--- Given passage ---

New Year's Resolution
My New Year's Resolution last year was to become a better cook. I have been a notoriously terrible cook. I used to even mess up pasta. I didn’t cook because I was afraid to cook. I wasn’t very good at it and I didn’t want to try. When I stopped being afraid to make mistakes and just did it, I could improve. It wasn’t the end of the world if it didn't come out right. Cooking is a good metaphor for life. In which I was reminded by this post from the Smitten Kitchen:
“Why We’re Afraid to Cook
- Our mother or mother-in-law cooks it better: Whether it is out of respect, deference or certainty that your version will pale, it seems that there are many of you who don’t even want to touch dishes that are others’ signatures.
- The Food Police scared us: They’ve struck an absurd amount of fear into our hearts, now our panic over undercooked chicken and eggs or imperfectly canned food is so great, we cannot approach either calmly or rationally. (Don’t worry, I’ll get to all of these in time.)

---

▸ **Given exercise A**: Retype the stretch of the cooking post from "- The Food Police" through "these in time.)".
▸ **Given exercise B**: Please update the records below by replacing "phylum" with "division" throughout and keeping everything else the same. Leave the pictures out of your answer.

--- Records shown ---

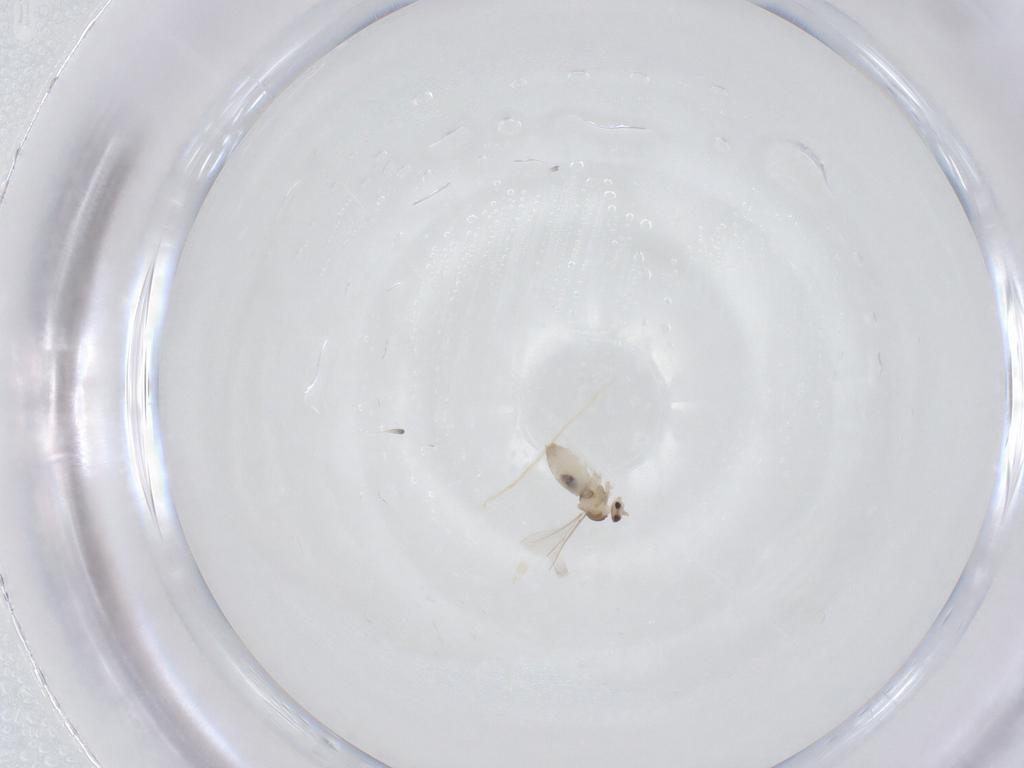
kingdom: Animalia
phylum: Arthropoda
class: Insecta
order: Diptera
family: Cecidomyiidae
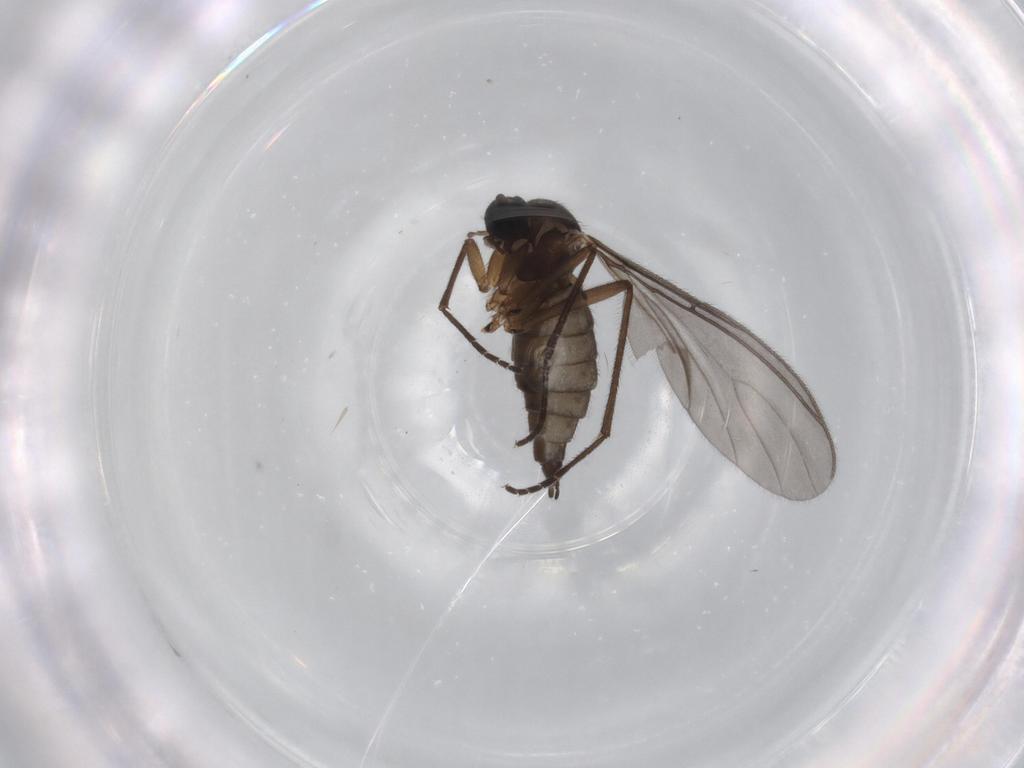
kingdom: Animalia
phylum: Arthropoda
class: Insecta
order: Diptera
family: Sciaridae
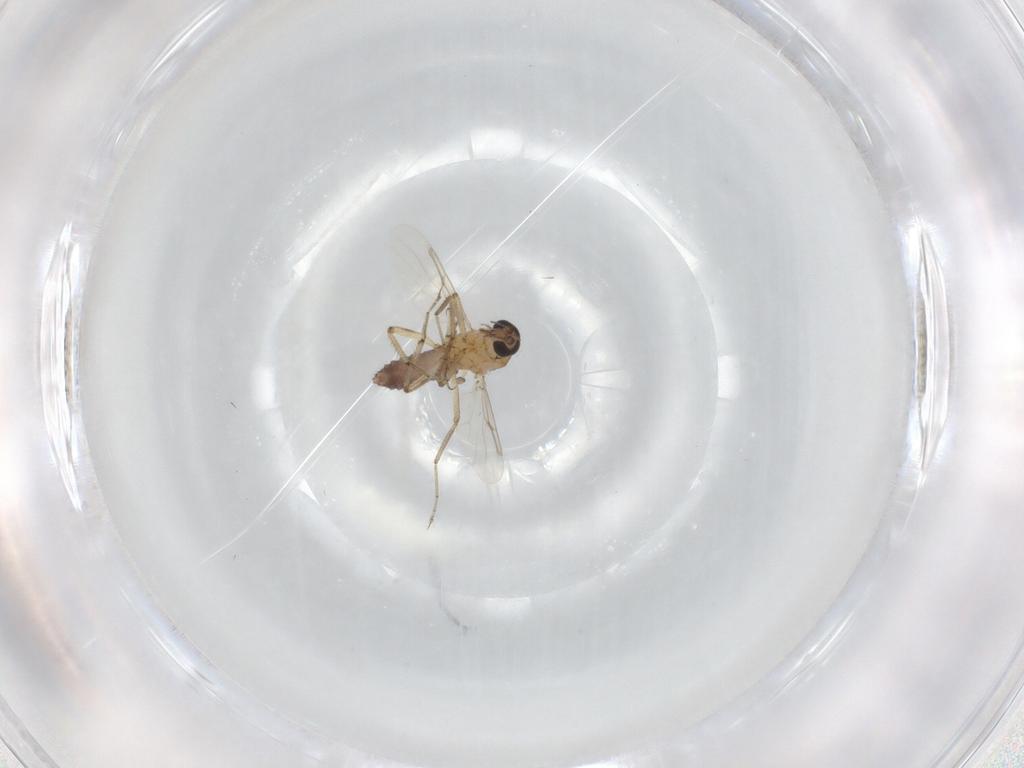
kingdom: Animalia
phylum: Arthropoda
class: Insecta
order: Diptera
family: Ceratopogonidae
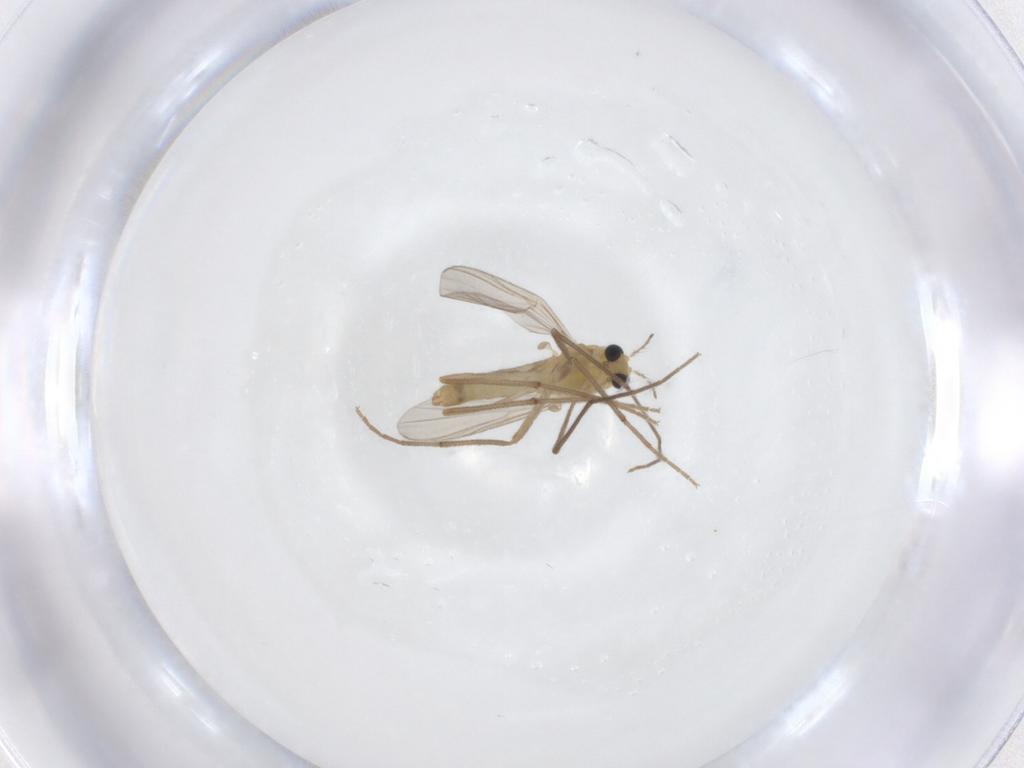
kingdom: Animalia
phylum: Arthropoda
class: Insecta
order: Diptera
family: Chironomidae
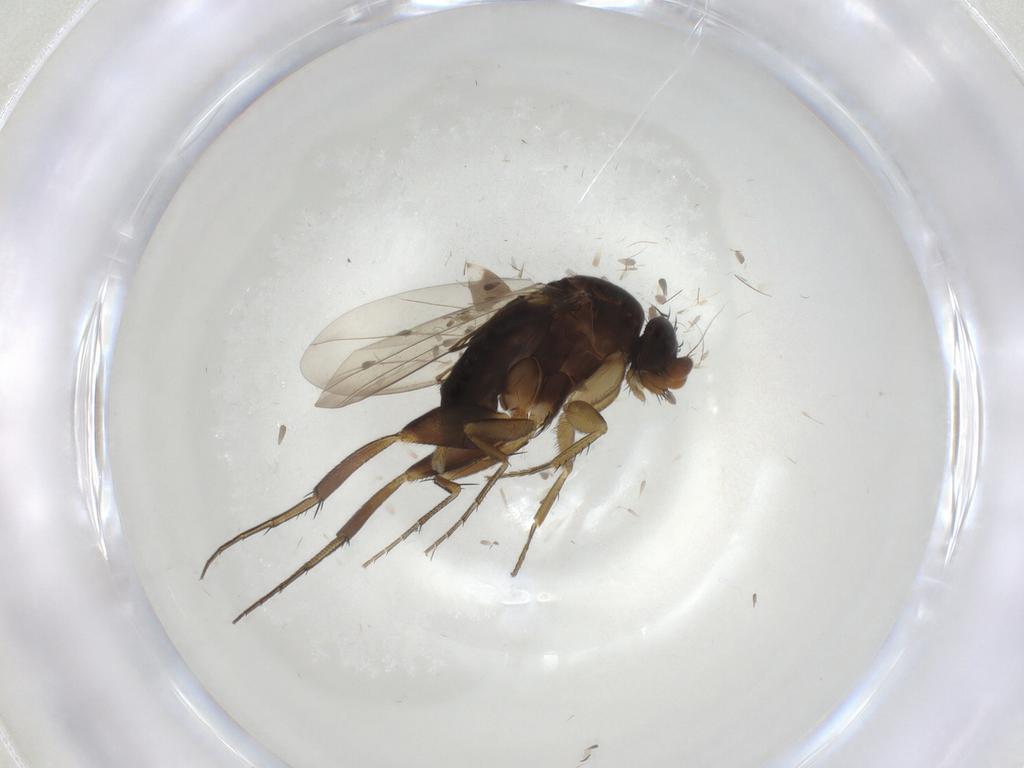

---

▸ **Complete answer A**:
- The Food Police scared us: They’ve struck an absurd amount of fear into our hearts, now our panic over undercooked chicken and eggs or imperfectly canned food is so great, we cannot approach either calmly or rationally. (Don’t worry, I’ll get to all of these in time.)

▸ **Complete answer B**:
kingdom: Animalia
division: Arthropoda
class: Insecta
order: Diptera
family: Cecidomyiidae
kingdom: Animalia
division: Arthropoda
class: Insecta
order: Diptera
family: Sciaridae
kingdom: Animalia
division: Arthropoda
class: Insecta
order: Diptera
family: Ceratopogonidae
kingdom: Animalia
division: Arthropoda
class: Insecta
order: Diptera
family: Chironomidae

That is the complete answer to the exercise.